L’invention de la notion de terroir
Le sommet de cette évolution sera atteint par la sanctification progressive, amorcée de son vivant, de la figure paysanne d’Henri Jayer, remarquable vinificateur et très bon commerçant lui-même. On pourra même lire ici ou là, quand le saint est promu Dieu, que ce vigneron a inventé la notion de terroir et même celle de mise en bouteille au domaine. Depuis une dizaine d’années, sous l’influence de la montée considérable des prix du foncier, on assiste à la division, à chaque succession, d’un patrimoine paysan déjà lui-même très morcelé et à la reconstitution progressive de plus larges domaines, réplique de l’histoire des siècles précédents.
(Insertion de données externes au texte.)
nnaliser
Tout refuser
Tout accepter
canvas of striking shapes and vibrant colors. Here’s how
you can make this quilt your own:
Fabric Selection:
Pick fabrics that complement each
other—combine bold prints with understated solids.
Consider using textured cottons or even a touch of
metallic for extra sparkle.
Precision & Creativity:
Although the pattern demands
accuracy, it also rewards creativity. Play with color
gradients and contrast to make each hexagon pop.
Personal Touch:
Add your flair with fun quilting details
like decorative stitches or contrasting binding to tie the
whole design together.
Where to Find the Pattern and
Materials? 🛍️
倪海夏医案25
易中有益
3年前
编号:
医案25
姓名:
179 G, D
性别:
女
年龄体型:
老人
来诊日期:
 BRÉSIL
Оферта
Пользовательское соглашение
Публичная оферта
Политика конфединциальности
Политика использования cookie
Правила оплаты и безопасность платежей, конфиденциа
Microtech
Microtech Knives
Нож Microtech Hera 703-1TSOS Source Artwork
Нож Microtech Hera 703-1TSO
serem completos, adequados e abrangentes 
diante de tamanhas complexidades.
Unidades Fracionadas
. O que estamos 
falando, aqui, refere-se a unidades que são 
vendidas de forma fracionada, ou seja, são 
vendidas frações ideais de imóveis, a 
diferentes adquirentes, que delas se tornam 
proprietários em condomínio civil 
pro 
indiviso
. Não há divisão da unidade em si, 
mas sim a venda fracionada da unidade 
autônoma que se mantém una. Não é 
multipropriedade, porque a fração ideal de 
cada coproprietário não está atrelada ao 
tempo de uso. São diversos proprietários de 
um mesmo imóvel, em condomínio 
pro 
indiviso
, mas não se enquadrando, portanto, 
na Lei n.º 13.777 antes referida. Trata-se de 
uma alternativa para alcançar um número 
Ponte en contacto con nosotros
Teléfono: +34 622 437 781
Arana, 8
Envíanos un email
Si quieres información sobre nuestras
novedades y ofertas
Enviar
Faut-il s’en émouvoir et craindre une perte d’authenticité dans les vins ? L’avenir le dira. Les domaines paysans intelligents, ceux qui font du beau vin et savent comment transmettre, grâce à des lois bien plus favorables qu’on ne le dit, perdureront. Au prix d’un endettement de toute une vie, bien entendu, comme pour les générations précédentes. Les nouveaux acheteurs, s’ils joignent à l’aisance financière l’intelligence du produit, seront contraints de faire aussi bon que leurs concurrents et sauront peut-être se donner les moyens de faire encore meilleur.